There are a couple interesting things that jump out from this. First, there are some clear differences between industries. Pharmaceutical firms, for example, have a much different cash-to-cash cycle from everyone else. One would guess that this is what happens when, say, you sell a lot of stuff to government entities who take their sweet time paying. Consumer electronics firms, for example, don’t face such problems.
It is also interesting to see how different industries dealt with the recession. Most industries have a pretty significant drop in their cash-to-cash cycles. There are a couple plausible stories that could deliver this result. For one, firms may have aggressively paired inventory. That assumes that they were able to recognize the oncoming slow down quickly and throttle back production — or that they bit the bullet and wrote off a lot of stuff. Note that in most standard inventory models, one finds economies of scale so that higher demand might require an absolute higher amount of inventory but that will represent fewer days of demand. So this story would really be about firms contracting their business — killing product lines or leaving markets in order to weather the storm.
The other possibility is that firms got more aggressive in managing their accounts payable (something we have written about here and here). That would make sense to the extent that these are primarily large firms who would have some power over suppliers.
Obviously both of these could be going on. The accounts payable story could also help explain why cycle times don’t go up for many industries after the recession. Once you find a way to squeeze suppliers, it’s not clear that you have a reason to let go after the economy improves.
That’s all at the industry level. If you look at firms within an industry, you can see that different firms can have very different performance. To start with, looking at consumer electronics, one sees that one of these things is not like the others.

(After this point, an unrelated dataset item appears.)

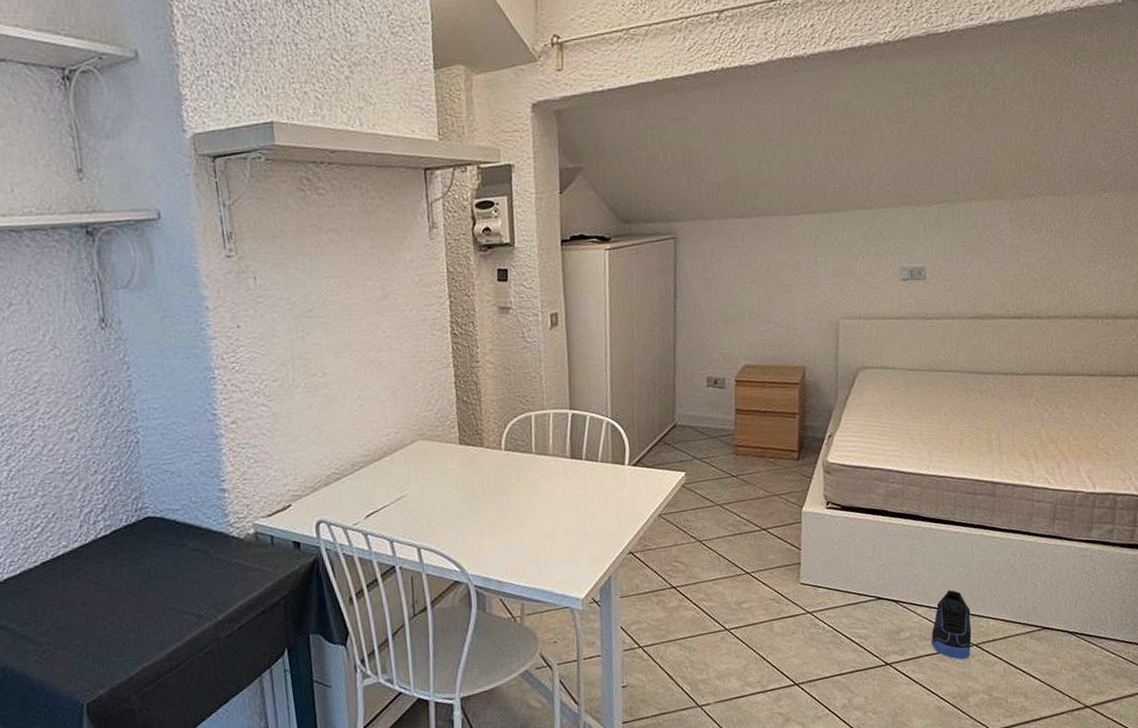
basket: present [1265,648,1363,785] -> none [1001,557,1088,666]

Apple is just different. They get to sit on other people’s money for a long time (i.e., they get their money from selling inventory before they have to pay their suppliers). There are a couple of things happening here. First, they have a lot of retail sales — either physical goods through their own stores or downloads through iTunes. They are not extending credit on those so their receivables is relatively small. Second, their inventory is stunning low (which we have written about before). In a sense, it’s not fair to compare them to Samsung and Panasonic who have a broader portfolio of products and sell in other, non-consumer markets. One suspects that if you looked a Samsung’s handset business in isolation it might look a lot more like Apple.
So consumer electronics firms aren’t necessarily very homogeneous. Car firms should be more similar to each other, right? Not necessarily.
So I must confess that I am at a bit of a loss to explain why there is so much variation in among carmakers. Daimler carries a lot more inventory than most of the other firms (Honda and VW also carry a fair amount). That may reflect longer lead times (since they have less North American production than GM and Ford). It may also reflect a different mix of business since Daimler also makes heavy trucks and competes in some other industrial markets.
The real head scratcher is Ford. Ford’s days of receivables are about three times higher than the industry average. To the extent that the bulk of their sales are going to be to their dealers, it is hard to imagine that they are offering very different terms than any other automaker.